ロシアはキエフとスミー軸からウクライナ東部に損傷した部隊を再配置しようと努めているが、ロシア軍が大きな成果を上げることを可能にしそうもない。ロシアは第35、36統合軍と第76航空攻撃師団の部隊をキエフ北西の位置からベラルーシに引き揚げ、リフィットとウクライナ東部に再び軍を展開している。しかし、これらの部隊は大きな損害を受け、士気も低下している可能性が高い。損傷した東部軍管区の部隊を、主に南部軍管区が行っているウクライナ東部での作戦に直接投入することは、効果がないばかりか、ロシア軍にとって指揮統制の面でさらなる課題となるだろう。ロシア軍はキエフ周辺とウクライナ北東部の前線を維持しようとし、これらの前線での攻防を続けるだろ う。しかし、ウクライナからの反撃は、ロシア軍の再配置と再整備の努力を混乱させる可能性が高く、今後数日間続くだろう。プーチンは3月31日、ロシアが事前に計画していた春の徴兵を開始する法令に署名し、13万4500人のロシア人を徴集した。ロシアは、通常4月1日から7月15日と10月1日から12月31日までの年2回の事前スケジュール徴兵を行っている。 ロシアの徴集兵数は、2021年の秋の12万7000人および春の13万4000人と比較的一定である。 新兵は通常、1〜2ヶ月の基礎訓練の後、3〜6ヶ月の上級訓練を経て特定の部隊に配属され、4ヶ月未満の訓練で戦闘に参加することは法律で禁じられているが、クレムリンは総動員を発表することによってこの制限を回避できる。 ロシアの2022年春の徴兵は今のところロシアの通常の徴兵サイクルと異なるようには見られないが、ISWでは4月1日から7月15日までの招集期間に何らかの進展があれば注意深く見守る予定だ。新たに徴兵された兵士がロシアに新たな戦闘力をもたらすのは、何カ月も先のことである。

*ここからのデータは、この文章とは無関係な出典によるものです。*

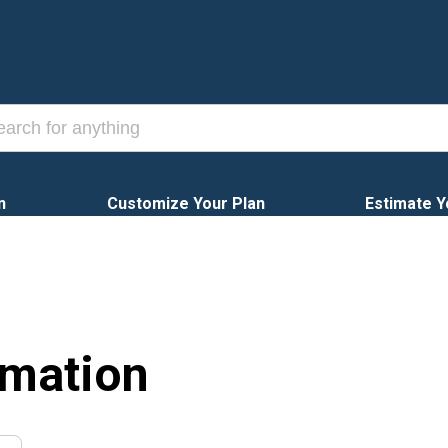
n
Customize Your Plan
Estimate Y
rmation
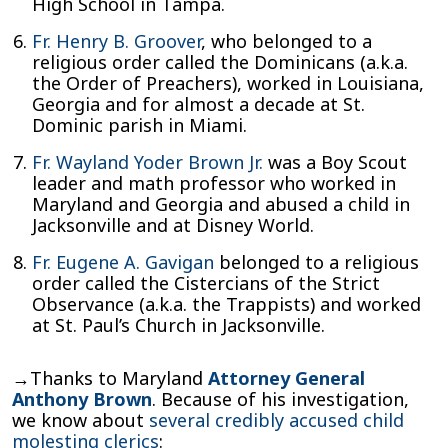
High School in Tampa.
Fr. Henry B. Groover
, who belonged to a
religious order called the Dominicans (a.k.a.
the Order of Preachers), worked in Louisiana,
Georgia and for almost a decade at St.
Dominic parish in Miami.
Fr. Wayland Yoder Brown Jr.
was a Boy Scout
leader and math professor who worked in
Maryland and Georgia and abused a child in
Jacksonville and at Disney World.
Fr. Eugene A. Gavigan
belonged to a religious
order called the Cistercians of the Strict
Observance (a.k.a. the Trappists) and worked
at St. Paul’s Church in Jacksonville.
→Thanks to Maryland
Attorney General
Anthony Brown
. Because of his investigation,
we know about
several credibly accused child
molesting clerics
:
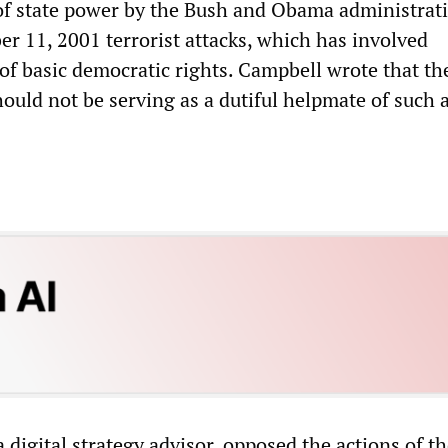
of state power by the Bush and Obama administrat
er 11, 2001 terrorist attacks, which has involved
 of basic democratic rights. Campbell wrote that t
ould not be serving as a dutiful helpmate of such 
a digital strategy advisor, opposed the actions of t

ウクライナ参謀本部は3月31日、200人の「中東からの傭兵」(おそらくシリア軍)が3月29日にベラルーシのゴメル軍飛行場に到着したと報告した。ISWは3月31日に先立ち、シリアなどからウクライナへのロシアの援軍動員について評価を発表している。

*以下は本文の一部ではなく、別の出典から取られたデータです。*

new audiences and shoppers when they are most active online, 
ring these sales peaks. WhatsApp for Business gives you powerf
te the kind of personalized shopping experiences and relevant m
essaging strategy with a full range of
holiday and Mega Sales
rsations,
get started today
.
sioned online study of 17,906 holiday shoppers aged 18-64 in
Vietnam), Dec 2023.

クレムリンは、占領したウクライナ領土を統治する準国家組織を設立する取り組みを加速させているようだ。ウクライナ参謀本部は3月30日、ロシアが軍事・文民政権を設立しようとしており、占領した南ウクライナを管理する「ケルソン人民共和国」を創設する準備を進めていると報告した。参謀本部はその後3月31日に、ロシアのFSB、情報・心理作戦第652グループ、ロシア連邦参謀本部第12主幹部の将校が現在ケルソン周辺の占領を監督しており、クレムリンは将来の不特定の日にウクライナに展開するためにロシアの法執行官と裁判所職員を「キュレーション」していると報告した。